Tra il 5 ed il 7 maggio del 1945 vennero liberati i prigionieri del campo di sterminio di Mauthausen e dei 49 campi satelliti. Il 90 per cento dei prigionieri non era germanico: motivo per il quale anche la 72ª commemorazione della liberazione, celebrata ieri, ha visto la partecipazione di oltre settemila persone da Austria, Germania, Polonia, Repubblica Ceca, Slovacchia, Paesi dell’ex Jugoslavia, Italia e Francia. “La memoria dei crimini del nazionalsocialismo invita a vigilare contro la disumanità e l’indifferenza di oggi”, ha detto durante la preghiera ecumenica il vescovo di Linz, mons. Manfred Scheuer, che, invitando a guardare all’insegnamento della Storia, ha ammonito a non abbassare la guardia.
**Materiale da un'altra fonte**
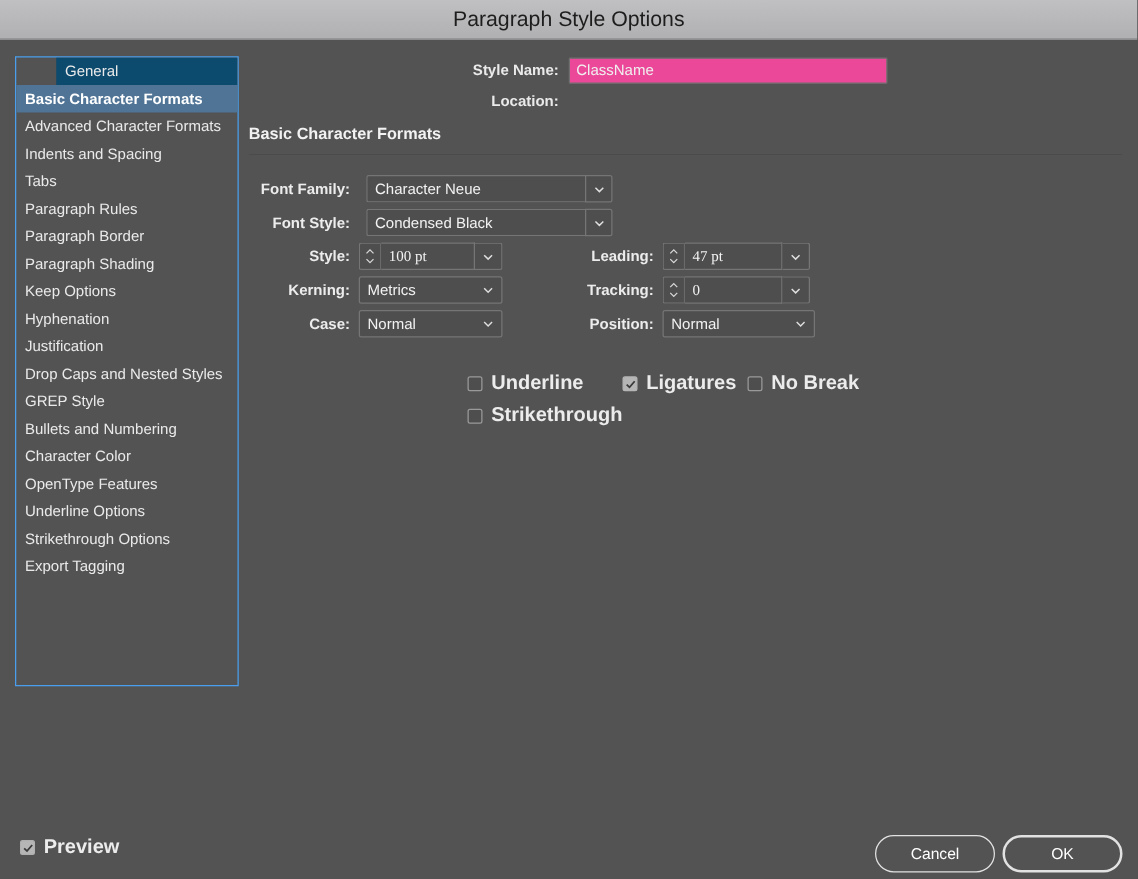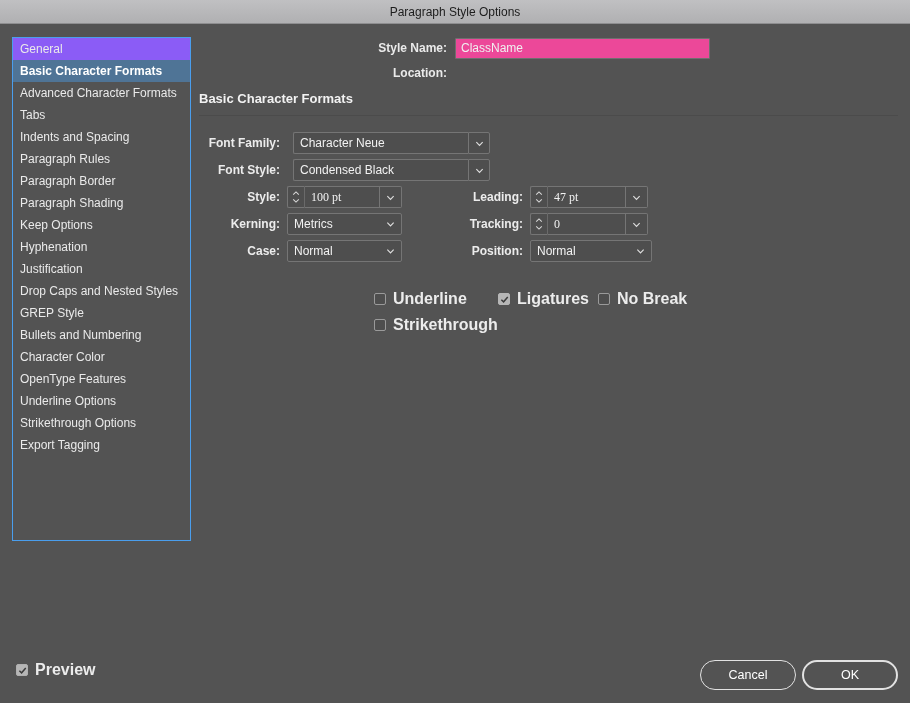"Paragraph Style Options" #titlebar { font-size: 12px -> 17px; height: 24px -> 32px }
Per il vescovo, “solo coloro che possono raccontare la propria sofferenza dell’anima e che la vedono riconosciuta dagli altri, possono essere riconciliati con se stessi e con gli altri”. La solidarietà internazionale tra i detenuti era stata molto importante, ha sottolineato Scheuer, e ci furono forme di cooperazione e di resistenza alle Ss nonostante la costante minaccia di morte. Un grande ruolo lo ebbe un sacerdote diocesano di Linz, Johann “Papà” Gruber, per il quale nel 1987 è stato avviato l’iter per il processo di beatificazione. Gruber aveva gestito, prima di essere internato e poi da Mauthausen, un’organizzazione di mutuo soccorso e informazione, distribuendo pasti e vestiti di nascosto. La “zuppa Gruber” salvò tanti prigionieri, sino al suo martirio, dopo giorni di orrende e interminabili torture, il 7 aprile 1944, Venerdì Santo.